Liza s’accrocha à son cou, Olga sautillait autour de lui :
— Tu me dessineras une princesse ? Comme avant ?
— Je te le promets, — sourit-il.
Le regard d’Igor croisa celui d’Anna par-dessus les têtes des enfants. Il exprimait tout — regrets, gratitude, et la ferme volonté de réparer ses erreurs.
Anna sentit un frémissement d’espoir. Les problèmes restaient — les dettes, le travail précaire, la confiance à reconstruire — mais pour la première fois depuis longtemps, leur maison retrouva une chaleur vraie.
Tard dans la soirée, après avoir couché les enfants, ils s’assirent ensemble à la table de la cuisine — non plus comme ennemis, mais comme partenaires préparant leur plan de survie. Ils listèrent les dettes, établissant un budget, évoquèrent l’aide des parents — temporaire, avec un plan clair de remboursement.
Igor raconta son premier jour de travail :
— C’est plus dur que prévu. Mais tu sais… il y a de bonnes personnes là-bas. Un gars, ancien directeur financier, m’a dit qu’il tient comme ça depuis six mois, mais sa famille ne manque de rien.
— Tu vas y arriver, — dit Anna en posant sa main sur la sienne. — On va s’en sortir.

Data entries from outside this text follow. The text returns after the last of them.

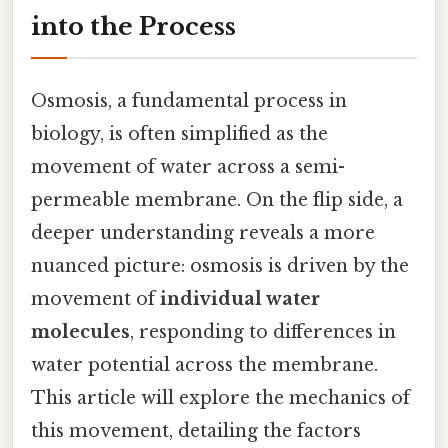
into the Process
Osmosis, a fundamental process in
biology, is often simplified as the
movement of water across a semi-
permeable membrane. On the flip side, a
deeper understanding reveals a more
nuanced picture: osmosis is driven by the
movement of
individual water
molecules
, responding to differences in
water potential across the membrane.
This article will explore the mechanics of
this movement, detailing the factors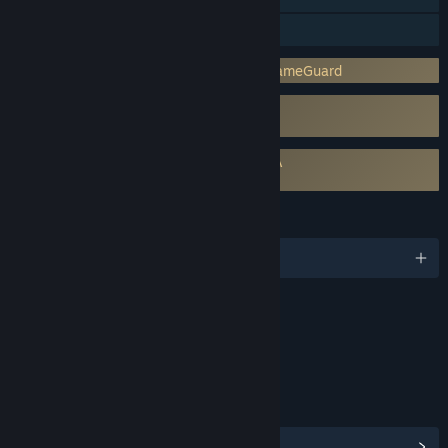
Family Sharing
Incorporates 3rd-party DRM: nProtect GameGuard
Uses Kernel Level Anti-Cheat
nProtect GameGuard
Requires agreement to a 3rd-party EULA
Soulworker EULA
LANGUAGES
English and 3 more
Content
Includes Interactive Elements
Online interactivity
LINKS & INFO
View Community Hub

Elle voyait combien il lui était difficile d’accepter ce nouveau rôle — plus celui d’un cadre, mais d’un simple livreur. Combien il lui coûtait de mettre sa fierté de côté. Mais il faisait de son mieux.
Le téléphone d’Igor vibra. L’application de livraison signalait des commandes. Une nouvelle réalité. Temporaire, mais leur réalité commune.

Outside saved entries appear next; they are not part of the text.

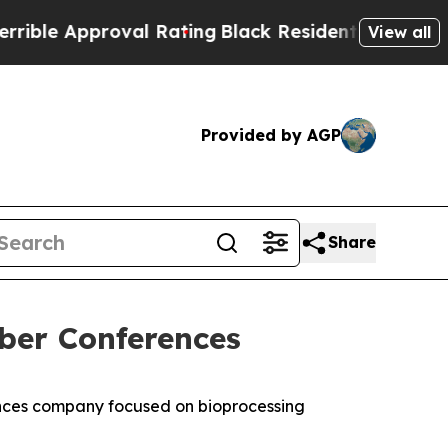
e Approval Rating
Black Residents Warned of Abu
View all
Provided by AGP
Share
ber Conferences
nces company focused on bioprocessing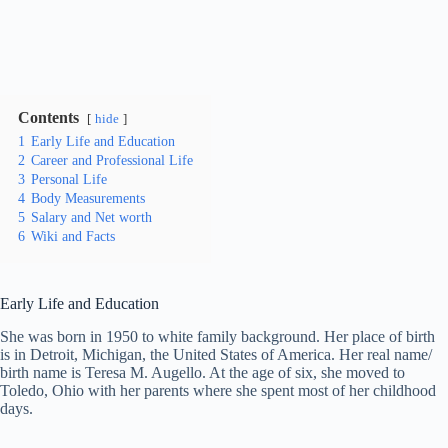
Contents
hide
1
Early Life and Education
2
Career and Professional Life
3
Personal Life
4
Body Measurements
5
Salary and Net worth
6
Wiki and Facts
Early Life and Education
She was born in 1950 to white family background. Her place of birth
is in Detroit, Michigan, the United States of America. Her real name/
birth name is Teresa M. Augello. At the age of six, she moved to
Toledo, Ohio with her parents where she spent most of her childhood
days.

— Je veux que tu comprennes, — dit Anna avant de dormir. — Pour moi, ce ne sont pas les chiffres dans le porte-monnaie qui comptent, mais qu’on soit honnêtes l’un envers l’autre. Qu’on soit ensemble. Vraiment.
Cette nuit-là, ils s’endormirent en se tenant la main. Les épreuves n’étaient pas finies, mais ils redevenaient une famille, prête à affronter tout ce qui viendrait, côte à côte.